A cart pulled the chopper out of the hangar, and the rotor was unfolded and locked into place before the engines were started. PJ and Captain Willis applied power, with Sergeant Zimmer at his engineer’s console. They taxied normally to the runway and started their takeoff in the way of helicopters, with an uneven lurch as the reluctant tons of metal and fuel climbed into the air like a child on his first ladder.

It was hard to say what happened first. A terrible screech reached the pilot’s ears, coming through the protective foam of his Darth Vader helmet. At the same time, perhaps a millisecond earlier, Zimmer shouted a warning too loudly over the intercom circuit. Whatever happened first, Colonel Johns’ eyes flicked down to his instrument panel and saw that his Number One engine dials were all wrong. Willis and Zimmer both killed the engine while PJ slewed the chopper around, thankful that he was only fifty feet off the pavement. In less than three seconds, he was back on the ground, powering his single working engine down to idle.

“Well?”

“The new engine, sir. It just came apart on us – looks like a total compressor failure. Sounds worse. I’m going to have to give it a look to see if it damaged anything else,” Zimmer reported.

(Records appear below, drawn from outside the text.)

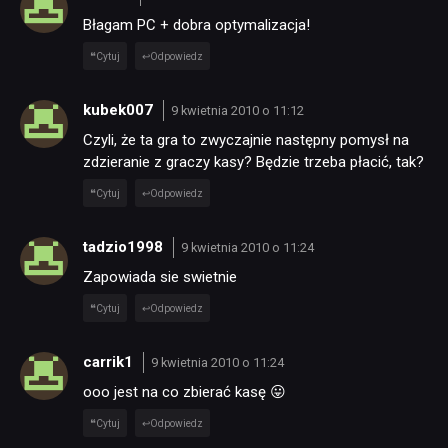
Błagam PC + dobra optymalizacja!
SKLEP
Cytuj
Odpowiedz
kubek007
9 kwietnia 2010 o 11:12
Czyli, że ta gra to zwyczajnie następny pomysł na
zdzieranie z graczy kasy? Będzie trzeba płacić, tak?
Cytuj
Odpowiedz
tadzio1998
9 kwietnia 2010 o 11:24
Zapowiada sie swietnie
Cytuj
Odpowiedz
carrik1
9 kwietnia 2010 o 11:24
ooo jest na co zbierać kasę 😛
Cytuj
Odpowiedz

“Did you have any problem putting it in?”

“Negative. It went just like the book says, sir. That’s the second time with this lot of engines, sir. The contractor’s fucking up somewhere with those new composite turbine blades. That’s going to down-check the whole engine run until we identify the problem, ground every bird that’s using them, us, the Navy, Army, everybody.” The new engine design used turbine-compressor blades made from ceramic instead of steel. It was lighter – you could carry a little more gas – and cheaper – you could buy a few more engines – than the old way, and contractor tests had shown the new version to be just as reliable – until they had reached line service, that is. The first failure had been blamed on an ingested bird, but two Navy choppers using this engine had gone down at sea without a trace. Zimmer was right. Every aircraft with this engine installed would be grounded until the problem was understood and fixed.